● **SET TASK**
Rewrite the lines of the material below, swapping "common name" for "vernacular name" wherever it appears and changing nothing else. Leave out the pictures.

● **RECORD SET**
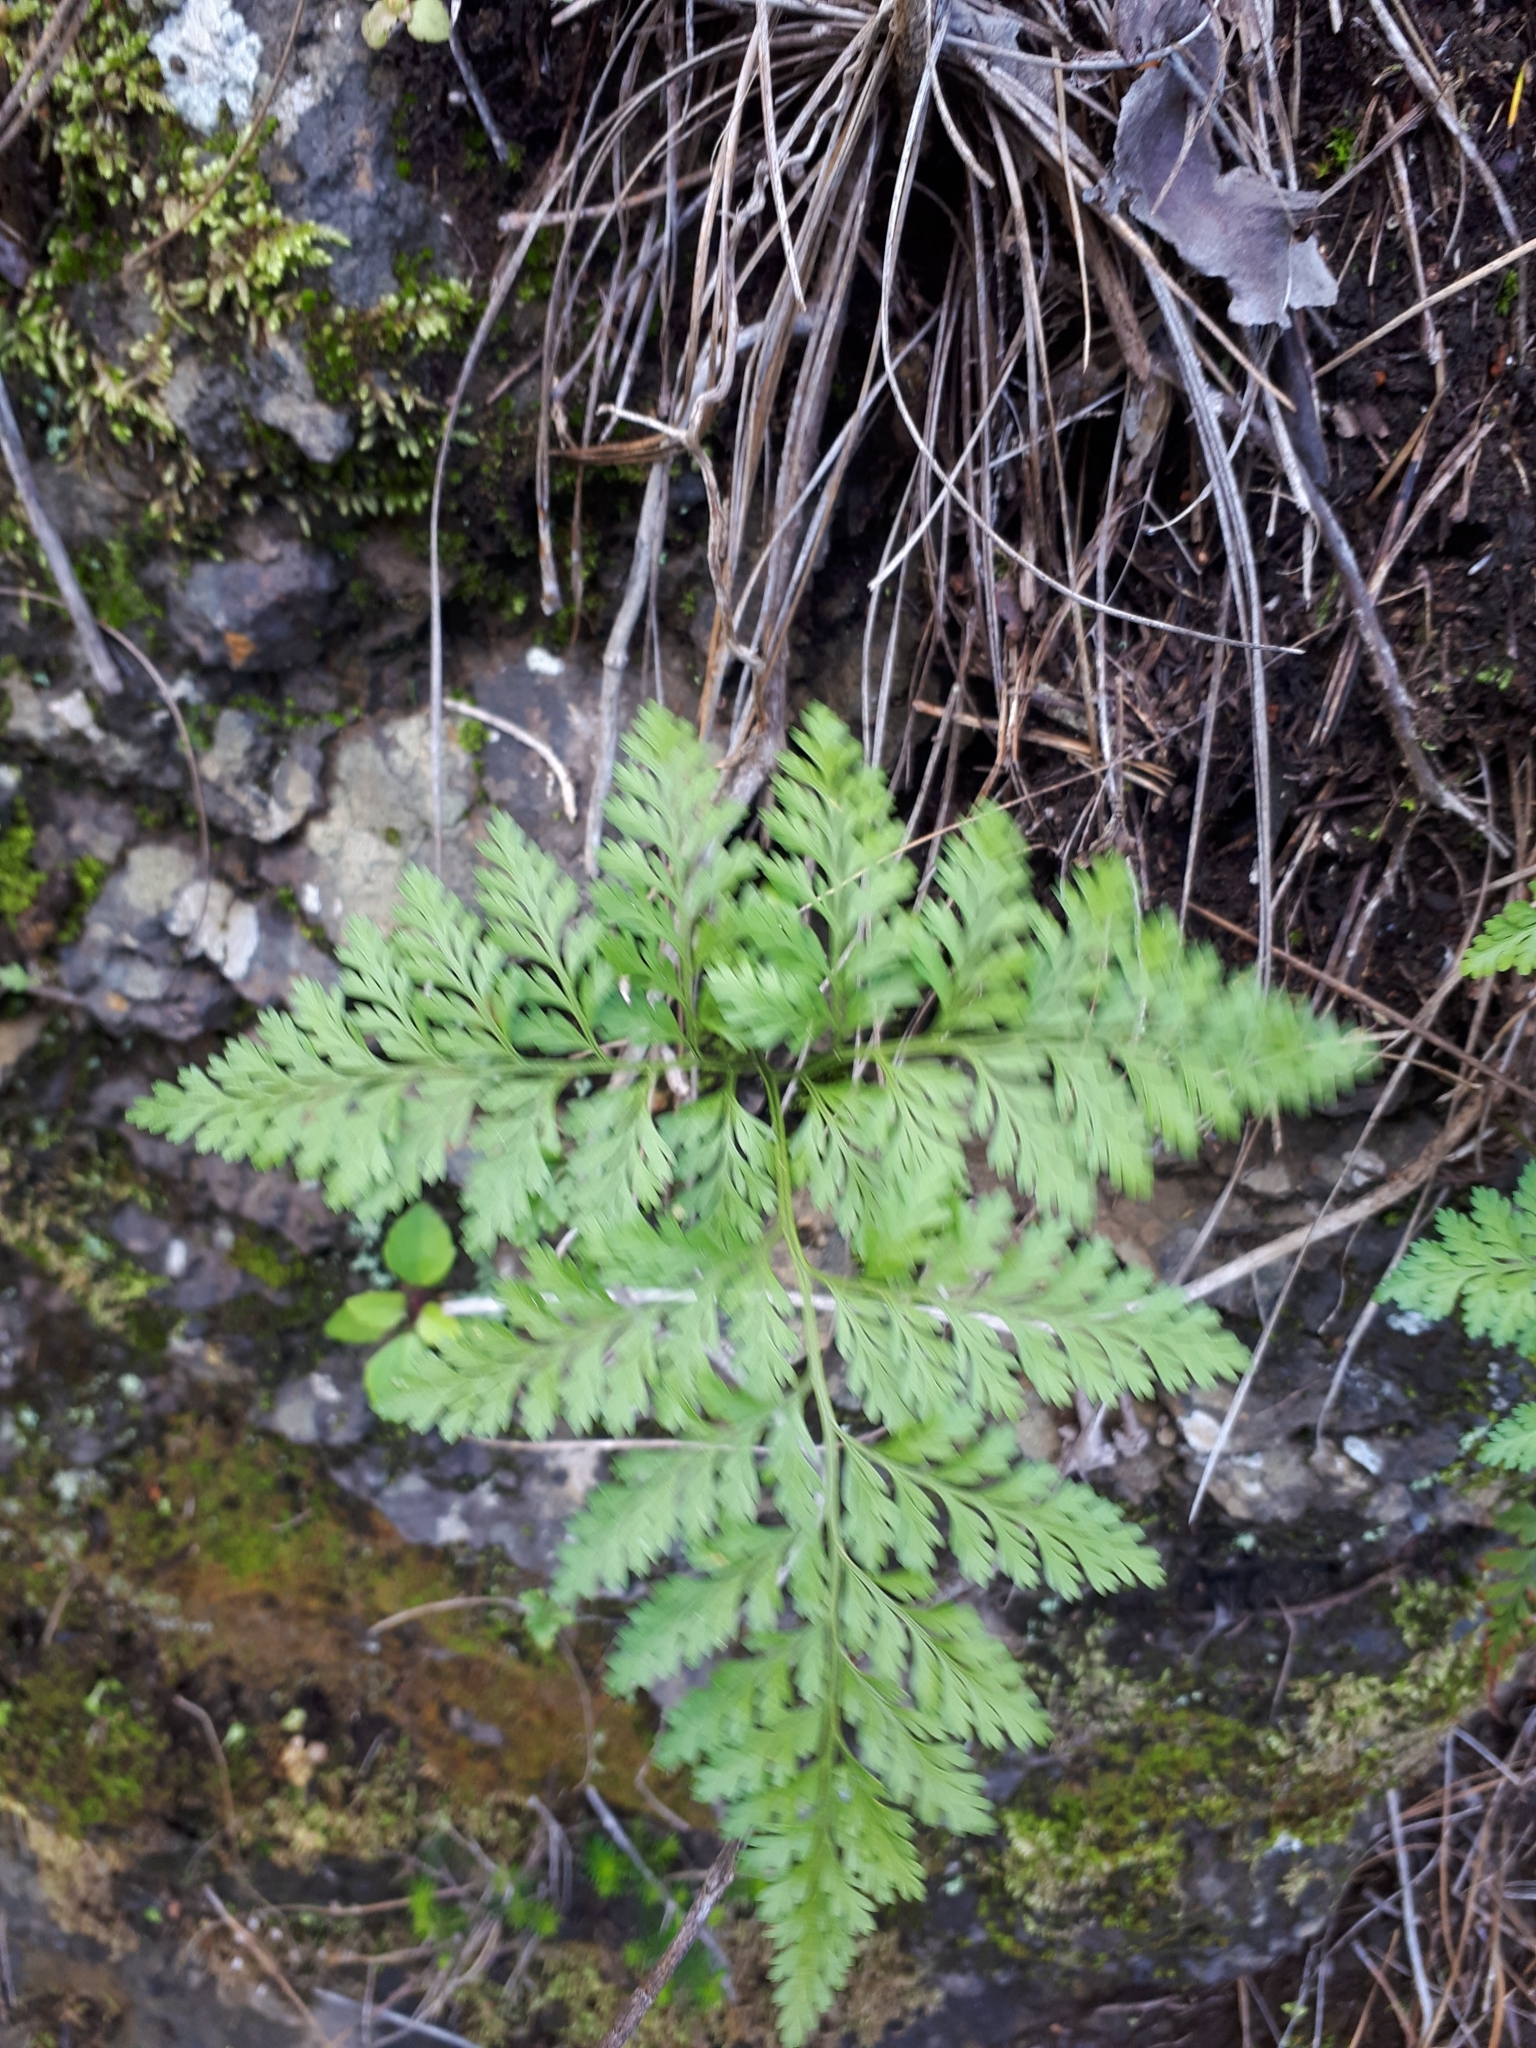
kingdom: Plantae
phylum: Tracheophyta
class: Polypodiopsida
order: Polypodiales
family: Davalliaceae
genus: Davallia
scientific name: Davallia canariensis
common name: Hare's-foot fern
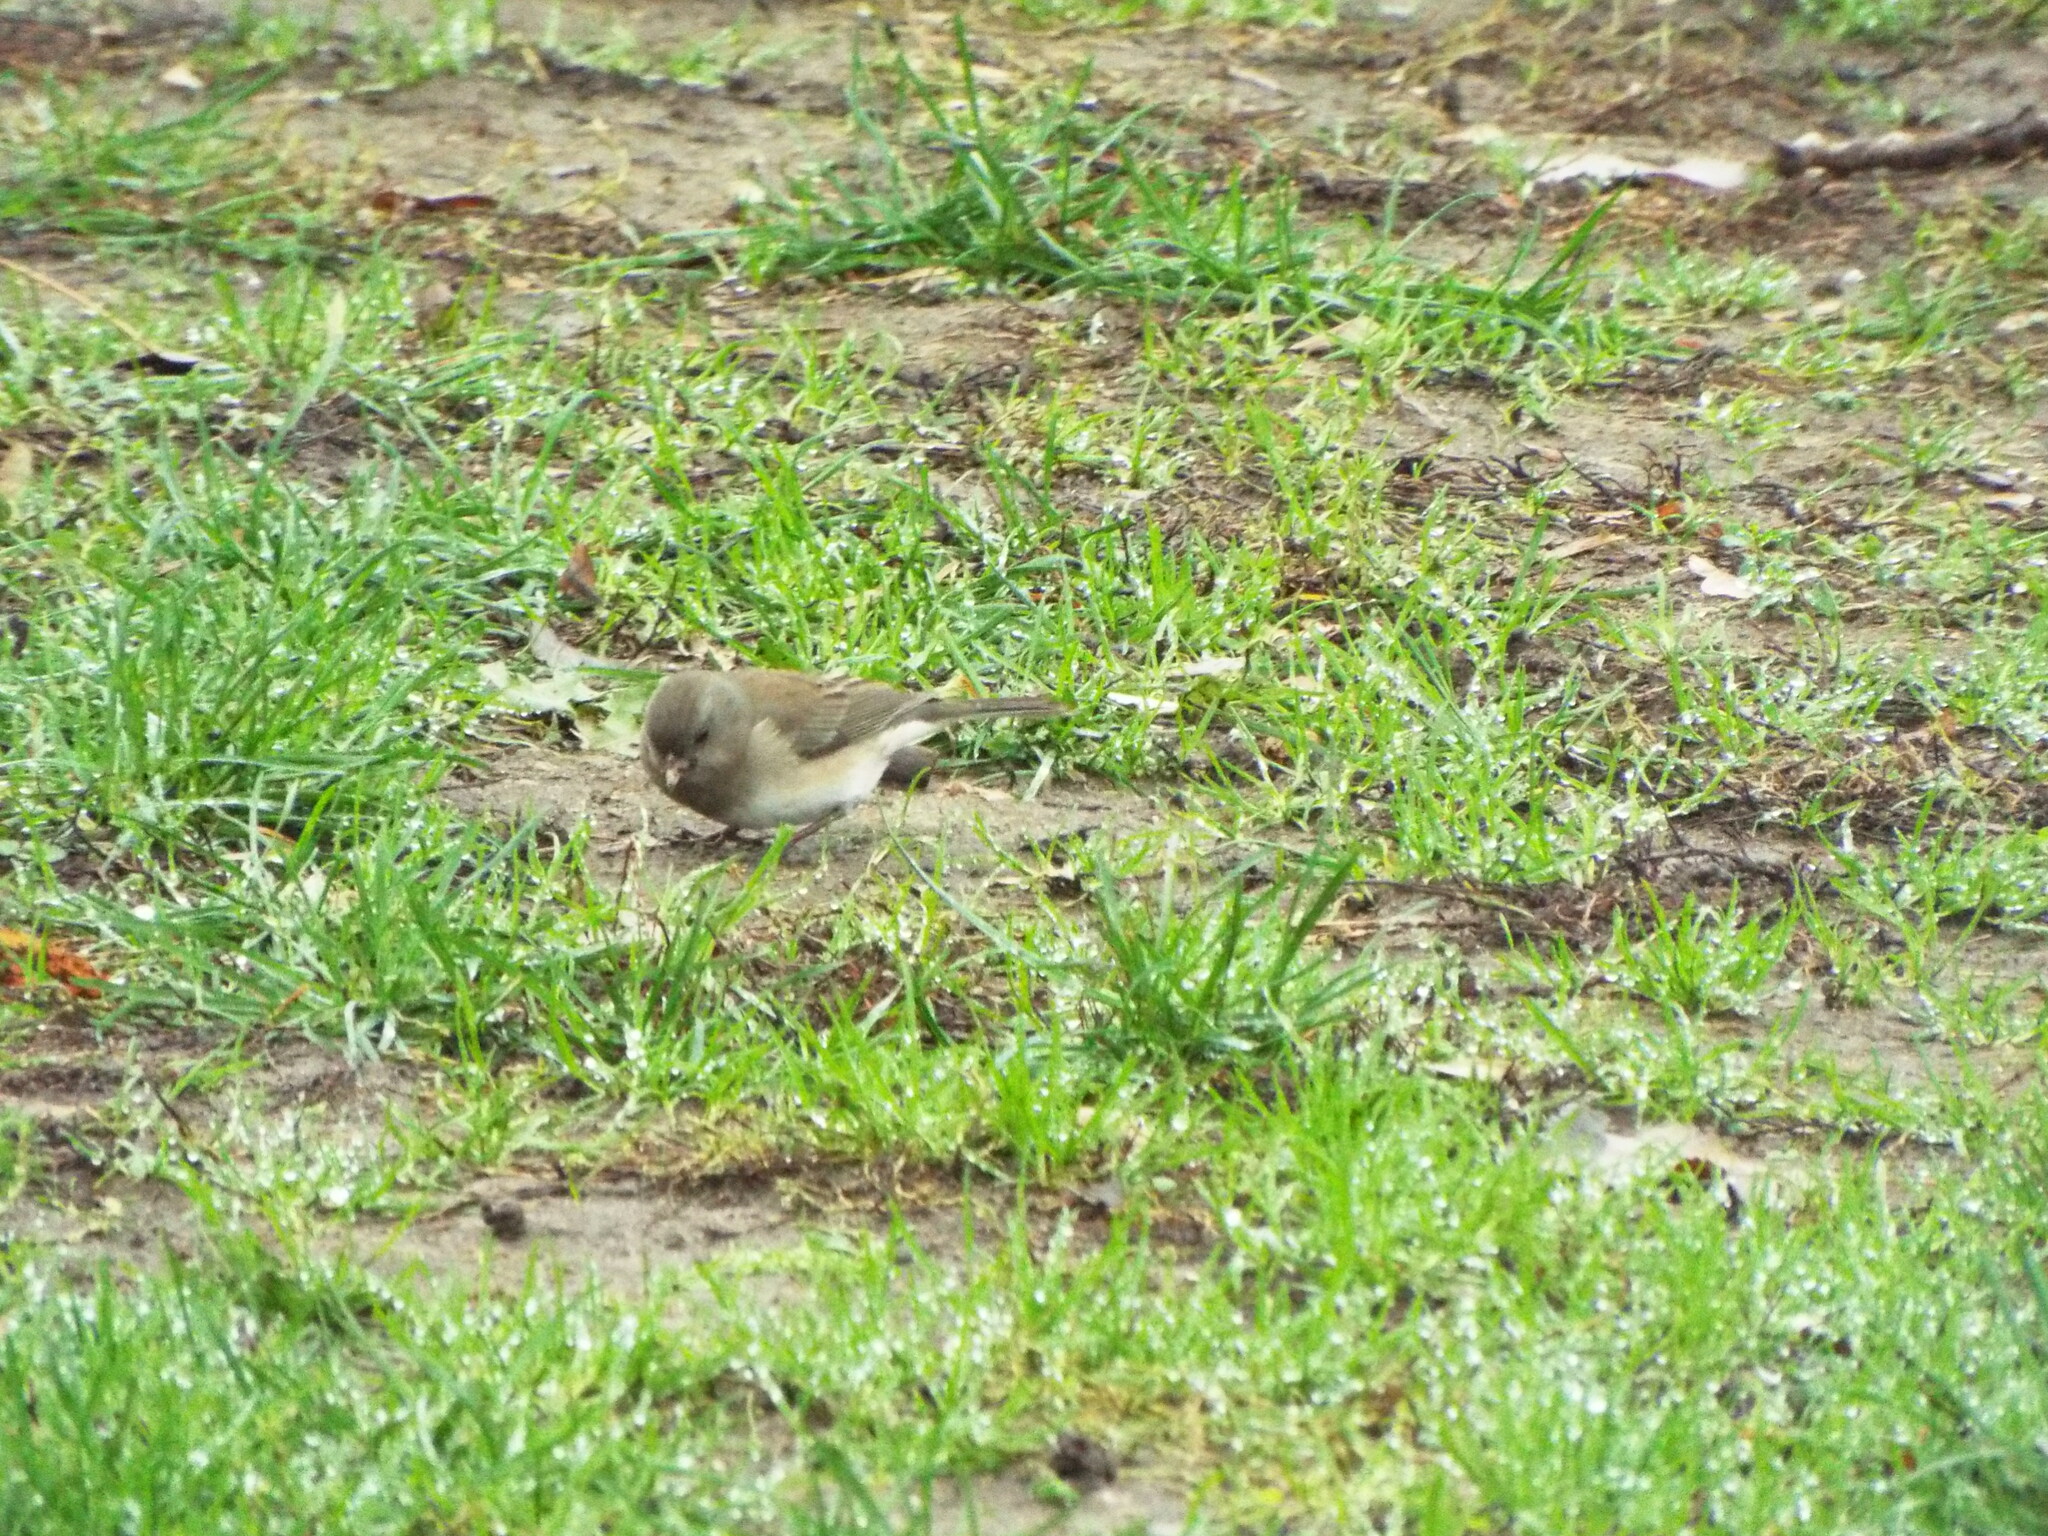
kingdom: Animalia
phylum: Chordata
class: Aves
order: Passeriformes
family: Passerellidae
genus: Junco
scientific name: Junco hyemalis
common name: Dark-eyed junco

● **ANSWER TO THIS EXERCISE**
kingdom: Plantae
phylum: Tracheophyta
class: Polypodiopsida
order: Polypodiales
family: Davalliaceae
genus: Davallia
scientific name: Davallia canariensis
vernacular name: Hare's-foot fern
kingdom: Animalia
phylum: Chordata
class: Aves
order: Passeriformes
family: Passerellidae
genus: Junco
scientific name: Junco hyemalis
vernacular name: Dark-eyed junco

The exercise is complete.